# ITEMS start
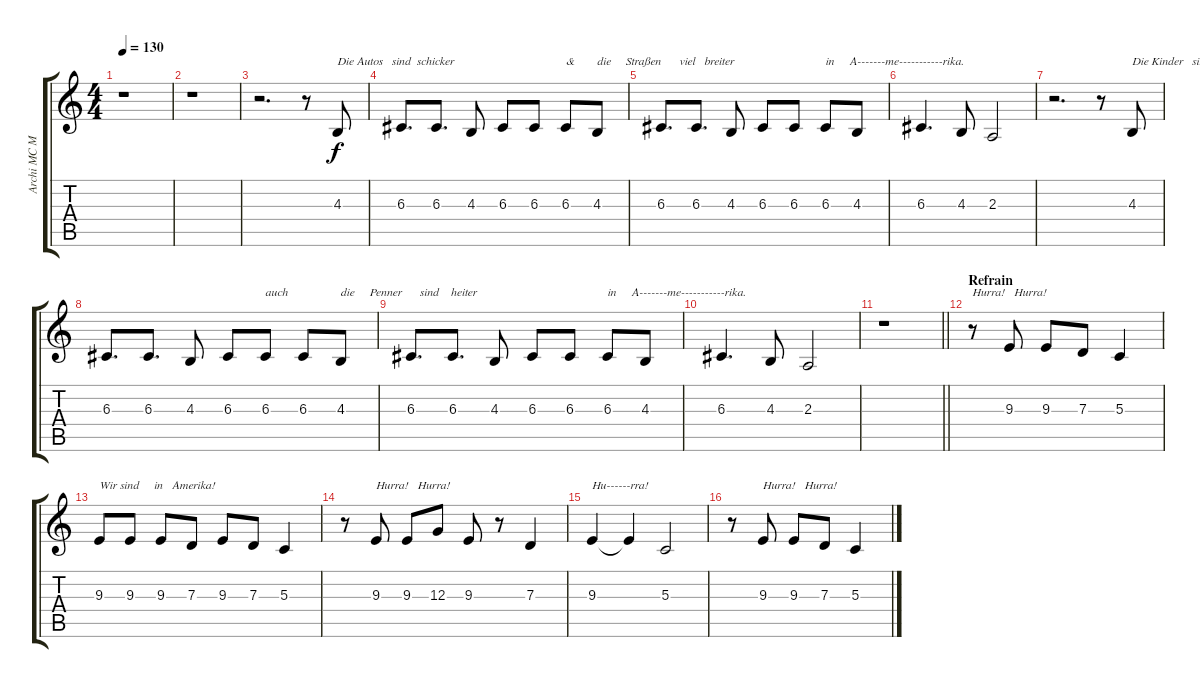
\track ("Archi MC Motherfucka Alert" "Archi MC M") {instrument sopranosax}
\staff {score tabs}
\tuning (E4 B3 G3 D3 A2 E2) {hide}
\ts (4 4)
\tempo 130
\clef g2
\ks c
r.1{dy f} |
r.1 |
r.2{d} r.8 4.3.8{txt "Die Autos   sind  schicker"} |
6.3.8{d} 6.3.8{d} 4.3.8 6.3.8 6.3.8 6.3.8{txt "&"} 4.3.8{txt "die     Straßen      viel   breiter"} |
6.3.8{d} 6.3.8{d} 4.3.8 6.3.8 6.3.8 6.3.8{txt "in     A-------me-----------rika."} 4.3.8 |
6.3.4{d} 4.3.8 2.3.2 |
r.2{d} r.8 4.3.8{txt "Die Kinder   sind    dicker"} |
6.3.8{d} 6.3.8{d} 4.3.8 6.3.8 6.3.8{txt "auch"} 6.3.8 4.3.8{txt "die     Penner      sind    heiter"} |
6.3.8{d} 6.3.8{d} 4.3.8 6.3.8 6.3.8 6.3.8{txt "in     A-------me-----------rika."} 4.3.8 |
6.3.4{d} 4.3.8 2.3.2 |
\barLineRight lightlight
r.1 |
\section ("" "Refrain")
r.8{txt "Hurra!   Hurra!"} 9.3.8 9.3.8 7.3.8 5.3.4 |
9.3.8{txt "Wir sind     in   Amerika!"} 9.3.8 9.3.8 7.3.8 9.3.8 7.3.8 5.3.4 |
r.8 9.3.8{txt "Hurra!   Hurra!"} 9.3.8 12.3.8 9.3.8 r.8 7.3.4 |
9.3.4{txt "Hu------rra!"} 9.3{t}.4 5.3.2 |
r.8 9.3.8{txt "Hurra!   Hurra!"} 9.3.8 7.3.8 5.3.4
# ITEMS end
SHORT EXERCISE: Pick out every line in the listing that contains the string "Hurra", and copy each of those lines in full.

SOLUTION TO THE EXERCISE:
r.8{txt "Hurra!   Hurra!"} 9.3.8 9.3.8 7.3.8 5.3.4 |
r.8 9.3.8{txt "Hurra!   Hurra!"} 9.3.8 12.3.8 9.3.8 r.8 7.3.4 |
r.8 9.3.8{txt "Hurra!   Hurra!"} 9.3.8 7.3.8 5.3.4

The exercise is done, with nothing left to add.